- AIM OF THE EXERCISE: Go through the listing below. Copy each line that has the string "Siol".

"""

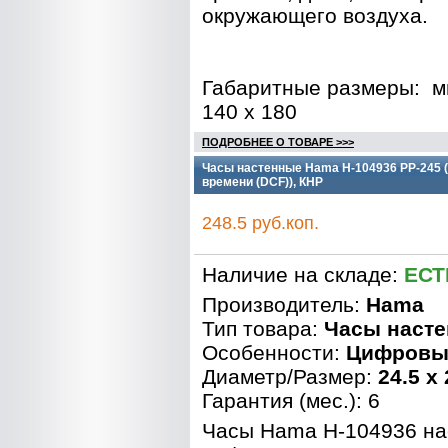
окружающего воздуха.
Габаритные размеры
:
м
140 х 180
ПОДРОБНЕЕ О ТОВАРЕ >>>
Часы настенные Hama H-104936 PP-245 (
времени (DCF)), КНР
248.5 руб.коп.
Наличие на складе:
ЕСТ
Производитель:
Hama
Тип товара:
Часы наст
Особенности:
Цифровы
Диаметр/Размер:
24.5 x 
Гарантия (мес.): 6
Часы Hama H-104936 н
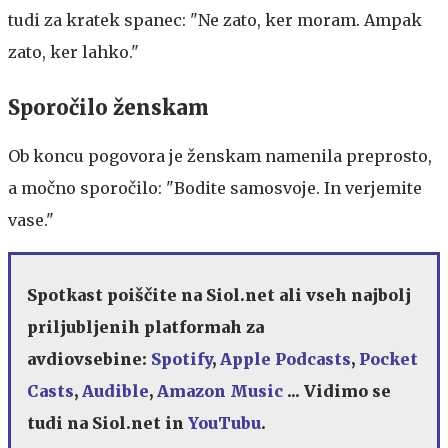
tudi za kratek spanec: "Ne zato, ker moram. Ampak
zato, ker lahko."
Sporočilo ženskam
Ob koncu pogovora je ženskam namenila preprosto,
a močno sporočilo: "Bodite samosvoje. In verjemite
vase."
Spotkast poiščite na Siol.net ali vseh najbolj
priljubljenih platformah za
avdiovsebine:
Spotify
,
Apple Podcasts
,
Pocket
Casts
,
Audible
,
Amazon Music
... Vidimo se
tudi na Siol.net in
YouTubu
.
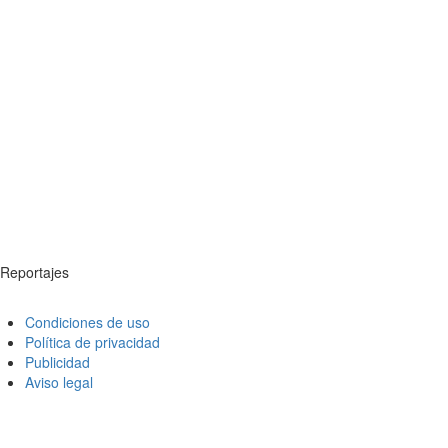
Reportajes
Condiciones de uso
Política de privacidad
Publicidad
Aviso legal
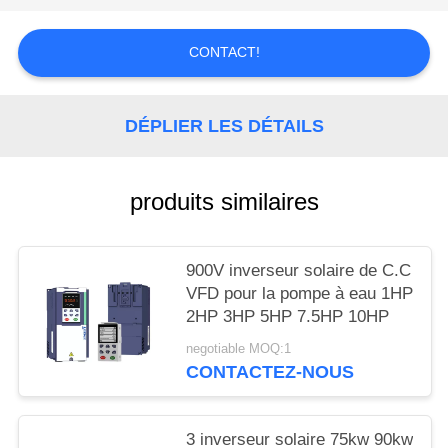
CITATION
CONTACT!
PLAN
DU
DÉPLIER LES DÉTAILS
SITE
produits similaires
POLITIQUE
EN
MATIÈRE
900V inverseur solaire de C.C
VFD pour la pompe à eau 1HP
DE
2HP 3HP 5HP 7.5HP 10HP
PROTECTION
negotiable MOQ:1
DE
CONTACTEZ-NOUS
LA
VIE
3 inverseur solaire 75kw 90kw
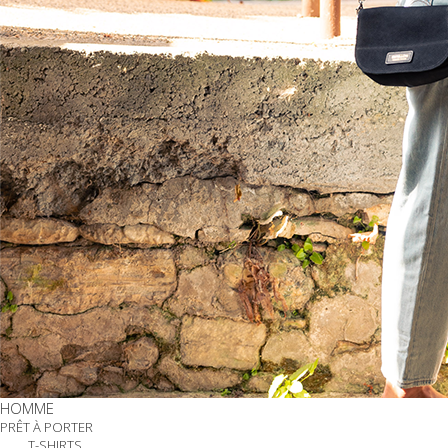
HOMME
PRÊT À PORTER
T-SHIRTS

"""

- EXERCISE ANSWER:
Spotkast poiščite na Siol.net ali vseh najbolj
tudi na Siol.net in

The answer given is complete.